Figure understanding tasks
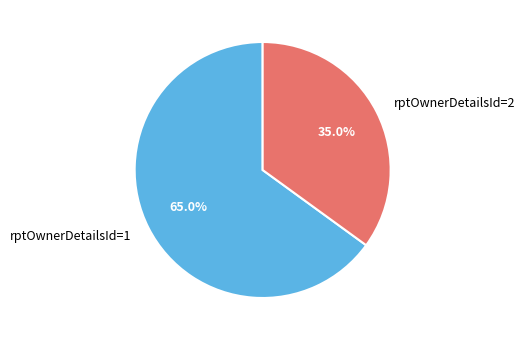

Do rptOwnerDetailsId=1 and rptOwnerDetailsId=2 together represent more than half of the pie?

Yes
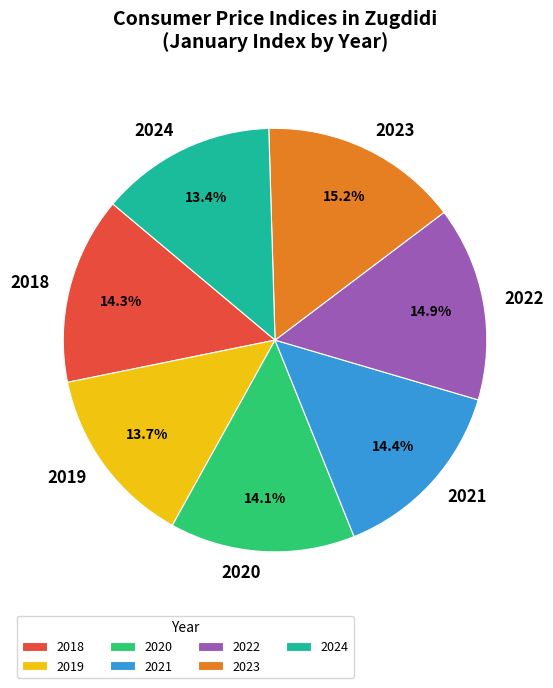

Approximately how many times larger is the value at 2024 compared to 2022?

0.9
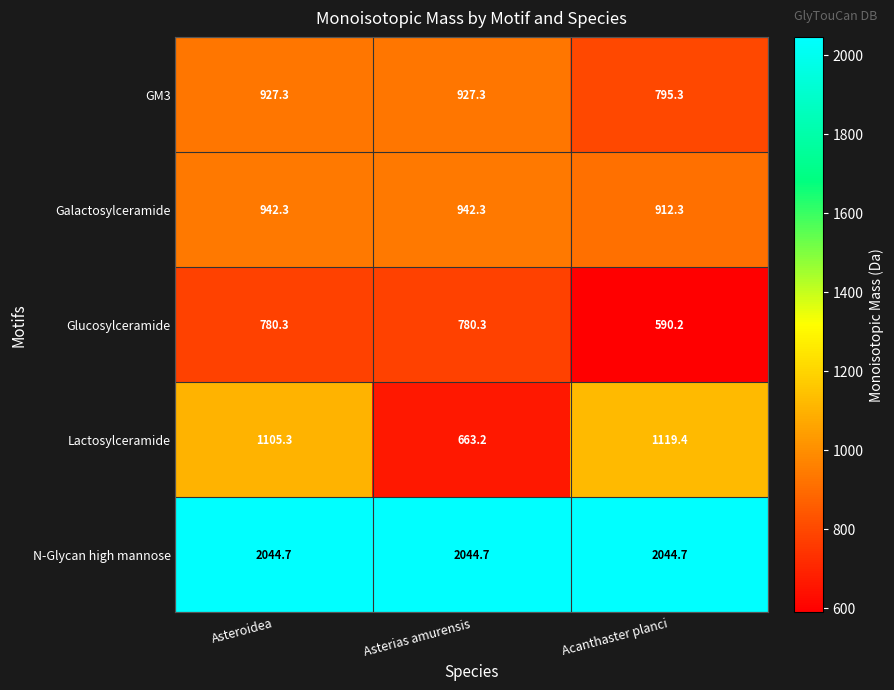

Which series changed the most between Asterias amurensis and Acanthaster planci?

Lactosylceramide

> WHAT IS REQUIRED
Quote all of the lines above word for word, but leave out the pictures.

> TASK RESULT
Do rptOwnerDetailsId=1 and rptOwnerDetailsId=2 together represent more than half of the pie?

Yes

Approximately how many times larger is the value at 2024 compared to 2022?

0.9

Which series changed the most between Asterias amurensis and Acanthaster planci?

Lactosylceramide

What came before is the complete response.